Configuration files that are themselves valid Python code. This accomplishes many things. First, it becomes possible to put logic in your configuration files that sets attributes based on your operating system, network setup, Python version, etc. Second, Python has a super simple syntax for accessing hierarchical data structures, namely regular attribute access (Foo.Bar.Bam.name). Third, using Python makes it easy for users to import configuration attributes from one configuration file to another.
Fourth, even though Python is dynamically typed, it does have types that can be checked at runtime. Thus, a 1 in a config file is the integer ‘1’, while a '1' is a string.
A fully automated method for getting the configuration information to the classes that need it at runtime. Writing code that walks a configuration hierarchy to extract a particular attribute is painful. When you have complex configuration information with hundreds of attributes, this makes you want to cry.

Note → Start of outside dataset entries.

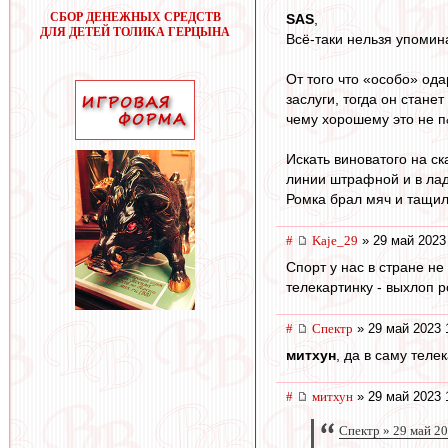
СБОР ДЕНЕЖНЫХ СРЕДСТВ
SAS
,
ДЛЯ ДЕТЕЙ ТОЛИКА ГЕРЦЫНА
Всё-таки нельзя упомина
От того что «особо» ода
заслуги, тогда он стане
чему хорошему это не 
Искать виноватого на ск
линии штрафной и в ладо
Ромка брал мяч и тащил.
#
Kaje_29
» 29 май 2023
Спорт у нас в стране не
телекартинку - выхлоп р
#
Спектр
» 29 май 2023 
митхун
, да в саму тел
#
митхун
» 29 май 2023 
Спектр » 29 май 2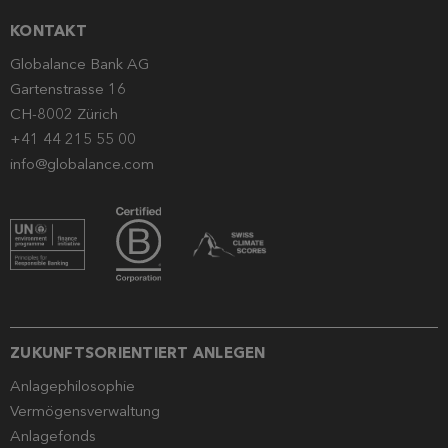
KONTAKT
Globalance Bank AG
Gartenstrasse 16
CH-8002 Zürich
+41 44 215 55 00
info@globalance.com
ZUKUNFTSORIENTIERT ANLEGEN
Anlagephilosophie
Vermögensverwaltung
Anlagefonds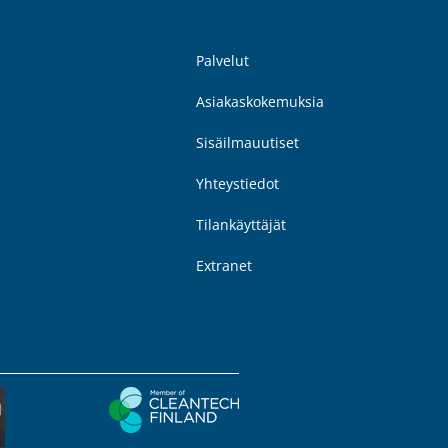
Palvelut
Asiakaskokemuksia
Sisäilmauutiset
Yhteystiedot
Tilankäyttäjät
Extranet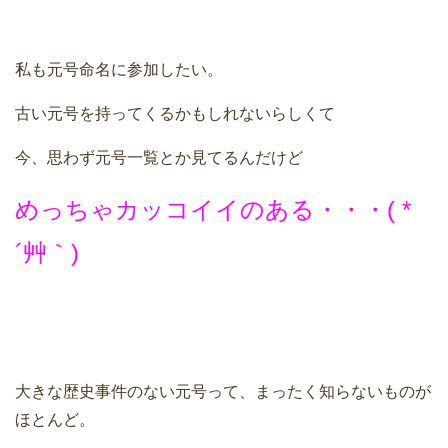
私も元号命名に参加したい。
古い元号を持ってくるかもしれないらしくて
今、思わず元号一覧とか見てるんだけど
めっちゃカッコイイのある・・・( *
´艸｀)
大きな歴史事件のない元号って、まったく知らないものが
ほとんど。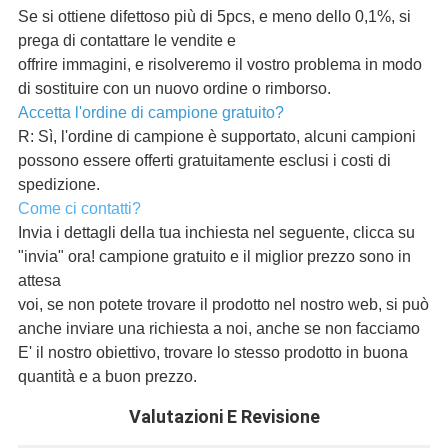
Se si ottiene difettoso più di 5pcs, e meno dello 0,1%, si
prega di contattare le vendite e
offrire immagini, e risolveremo il vostro problema in modo
di sostituire con un nuovo ordine o rimborso.
Accetta l'ordine di campione gratuito?
R: Sì, l'ordine di campione è supportato, alcuni campioni
possono essere offerti gratuitamente esclusi i costi di
spedizione.
Come ci contatti?
Invia i dettagli della tua inchiesta nel seguente, clicca su
"invia" ora! campione gratuito e il miglior prezzo sono in
attesa
voi, se non potete trovare il prodotto nel nostro web, si può
anche inviare una richiesta a noi, anche se non facciamo
E' il nostro obiettivo, trovare lo stesso prodotto in buona
quantità e a buon prezzo.
Valutazioni E Revisione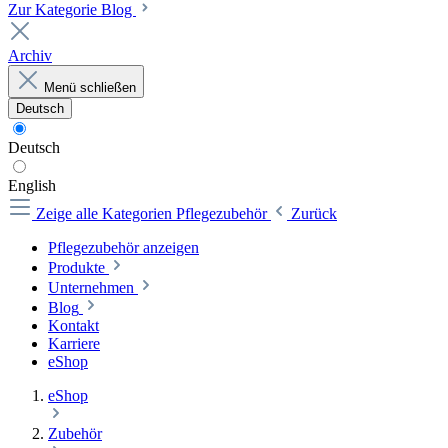
Zur Kategorie Blog
Archiv
Menü schließen
Deutsch
Deutsch
English
Zeige alle Kategorien
Pflegezubehör
Zurück
Pflegezubehör anzeigen
Produkte
Unternehmen
Blog
Kontakt
Karriere
eShop
eShop
Zubehör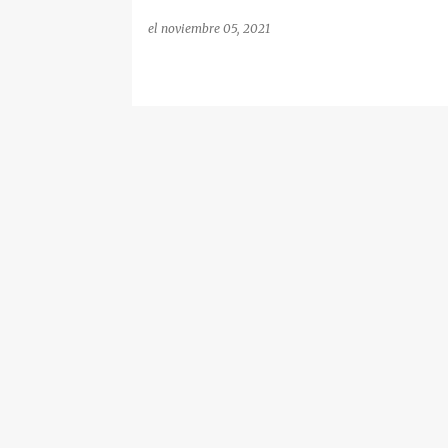
el
noviembre 05, 2021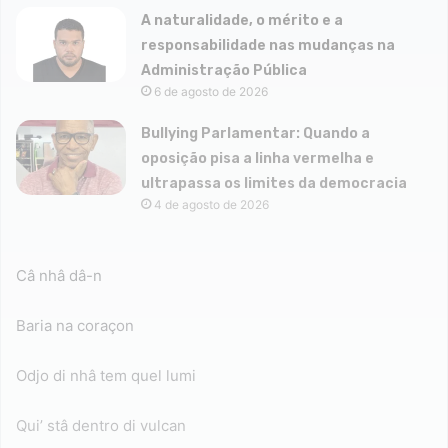
A naturalidade, o mérito e a
responsabilidade nas mudanças na
Administração Pública
6 de agosto de 2026
Bullying Parlamentar: Quando a
oposição pisa a linha vermelha e
ultrapassa os limites da democracia
4 de agosto de 2026
Câ nhâ dâ-n
Baria na coraçon
Odjo di nhâ tem quel lumi
Qui’ stâ dentro di vulcan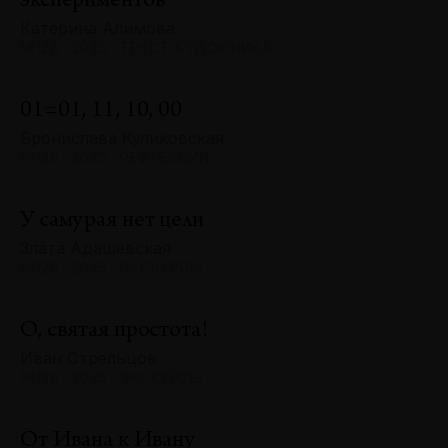
экспериментов
Катерина Алимова
№128 · 2025 · ТЕКСТ ХУДОЖНИКА
01=01, 11, 10, 00
Бронислава Куликовская
№128 · 2025 · РЕФЛЕКСИИ
У самурая нет цели
Злата Адашевская
№128 · 2025 · ЭКСКУРСЫ
О, святая простота!
Иван Стрельцов
№128 · 2025 · ЭКСКУРСЫ
От Ивана к Ивану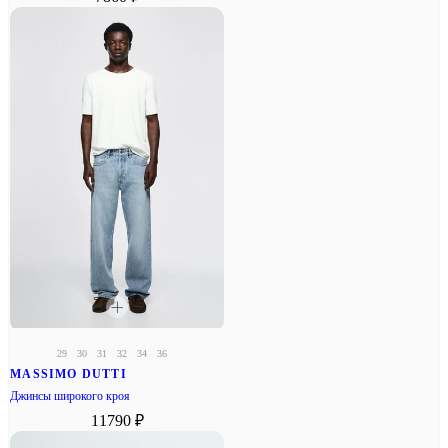
29
30
31
32
34
36
MASSIMO DUTTI
Джинсы широкого кроя
11790 ₽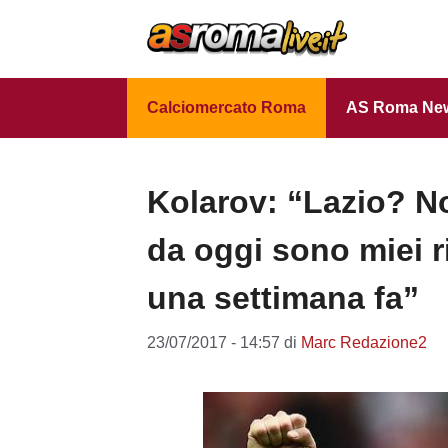
Vai
al
contenuto
Calciomercato Roma
AS Roma Ne
Kolarov: “Lazio? N
da oggi sono miei r
una settimana fa”
23/07/2017 - 14:57
di
Marc Redazione2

Type checking and validation that doesn’t require the entire configuration hierarchy to be specified statically before runtime. Python is a very dynamic language and you don’t always know everything that needs to be configured when a program starts.
To acheive this they basically define 3 object classes and their relations to each other:
1) Configuration - basically a ChainMap / basic dict with some enhancements for merging.
2) Configurable - base class to subclass all things you'd wish to configure.
3) Application - object that is instantiated to perform a specific application function, or your main application for single purpose software.
In their words:
Application: Application
An application is a process that does a specific job. The most obvious application is the ipython command line program. Each application reads one or more configuration files and a single set of command line options and then produces a master configuration object for the application. This configuration object is then passed to the configurable objects that the application creates. These configurable objects implement the actual logic of the application and know how to configure themselves given the configuration object.
Applications always have a log attribute that is a configured Logger. This allows centralized logging configuration per-application.
Configurable: Configurable
A configurable is a regular Python class that serves as a base class for all main classes in an application. The Configurable base class is lightweight and only does one things.
This Configurable is a subclass of HasTraits that knows how to configure itself. Class level traits with the metadata config=True become values that can be configured from the command line and configuration files.
Developers create Configurable subclasses that implement all of the logic in the application. Each of these subclasses has its own configuration information that controls how instances are created.